What you will do
Only one stretch of the records below should be repeated. It starts with the line containing "epoch = Epoch(2065, 6, 24.0)" and goes on through the line containing "# Eccentricity of the orbit: 0.0553209", exactly as written.

>>>>>

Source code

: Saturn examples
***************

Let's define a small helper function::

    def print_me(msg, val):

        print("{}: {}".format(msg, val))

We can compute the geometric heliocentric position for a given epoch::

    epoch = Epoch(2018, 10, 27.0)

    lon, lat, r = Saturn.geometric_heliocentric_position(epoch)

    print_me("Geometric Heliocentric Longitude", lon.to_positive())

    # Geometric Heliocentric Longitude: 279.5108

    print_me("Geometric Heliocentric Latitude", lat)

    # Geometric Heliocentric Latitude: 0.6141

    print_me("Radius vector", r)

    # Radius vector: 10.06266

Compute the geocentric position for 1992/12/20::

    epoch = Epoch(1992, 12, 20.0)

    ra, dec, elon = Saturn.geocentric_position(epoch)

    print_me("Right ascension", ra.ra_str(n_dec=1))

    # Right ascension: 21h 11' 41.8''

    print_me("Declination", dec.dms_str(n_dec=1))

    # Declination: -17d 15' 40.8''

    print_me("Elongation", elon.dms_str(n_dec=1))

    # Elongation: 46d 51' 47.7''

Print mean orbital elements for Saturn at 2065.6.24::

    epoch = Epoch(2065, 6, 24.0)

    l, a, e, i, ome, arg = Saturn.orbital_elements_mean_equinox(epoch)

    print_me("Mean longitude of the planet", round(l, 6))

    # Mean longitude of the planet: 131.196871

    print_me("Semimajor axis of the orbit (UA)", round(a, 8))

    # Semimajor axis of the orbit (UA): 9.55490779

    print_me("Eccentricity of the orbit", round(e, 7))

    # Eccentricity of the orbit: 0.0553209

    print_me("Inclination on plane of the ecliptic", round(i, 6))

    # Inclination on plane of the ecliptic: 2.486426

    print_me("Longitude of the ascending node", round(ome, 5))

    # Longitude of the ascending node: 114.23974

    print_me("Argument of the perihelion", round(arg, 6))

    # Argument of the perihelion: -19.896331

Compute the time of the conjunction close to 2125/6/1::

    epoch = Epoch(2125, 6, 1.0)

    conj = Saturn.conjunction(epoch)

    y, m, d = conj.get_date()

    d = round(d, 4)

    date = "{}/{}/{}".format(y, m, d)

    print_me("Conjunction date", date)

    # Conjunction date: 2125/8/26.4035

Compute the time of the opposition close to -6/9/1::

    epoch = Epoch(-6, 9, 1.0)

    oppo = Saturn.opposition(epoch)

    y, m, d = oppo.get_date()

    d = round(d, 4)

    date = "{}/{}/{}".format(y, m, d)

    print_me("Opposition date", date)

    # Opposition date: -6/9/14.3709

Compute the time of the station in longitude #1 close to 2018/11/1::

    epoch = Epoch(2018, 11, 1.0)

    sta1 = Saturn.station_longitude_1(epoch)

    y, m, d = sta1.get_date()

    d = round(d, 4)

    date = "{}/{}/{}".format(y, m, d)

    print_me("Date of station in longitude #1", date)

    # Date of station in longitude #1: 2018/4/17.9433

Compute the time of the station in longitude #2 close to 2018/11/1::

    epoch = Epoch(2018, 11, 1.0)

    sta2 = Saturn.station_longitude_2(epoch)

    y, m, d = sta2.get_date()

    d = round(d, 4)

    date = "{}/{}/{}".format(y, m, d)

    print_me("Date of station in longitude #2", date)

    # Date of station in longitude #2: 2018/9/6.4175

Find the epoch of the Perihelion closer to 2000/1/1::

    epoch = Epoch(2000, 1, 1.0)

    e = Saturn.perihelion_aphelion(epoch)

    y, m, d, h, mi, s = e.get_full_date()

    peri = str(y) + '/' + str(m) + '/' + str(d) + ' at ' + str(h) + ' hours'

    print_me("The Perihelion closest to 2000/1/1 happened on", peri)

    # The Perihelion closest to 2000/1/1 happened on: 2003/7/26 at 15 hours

<<<<<

Output of the exercise
    epoch = Epoch(2065, 6, 24.0)

    l, a, e, i, ome, arg = Saturn.orbital_elements_mean_equinox(epoch)

    print_me("Mean longitude of the planet", round(l, 6))

    # Mean longitude of the planet: 131.196871

    print_me("Semimajor axis of the orbit (UA)", round(a, 8))

    # Semimajor axis of the orbit (UA): 9.55490779

    print_me("Eccentricity of the orbit", round(e, 7))

    # Eccentricity of the orbit: 0.0553209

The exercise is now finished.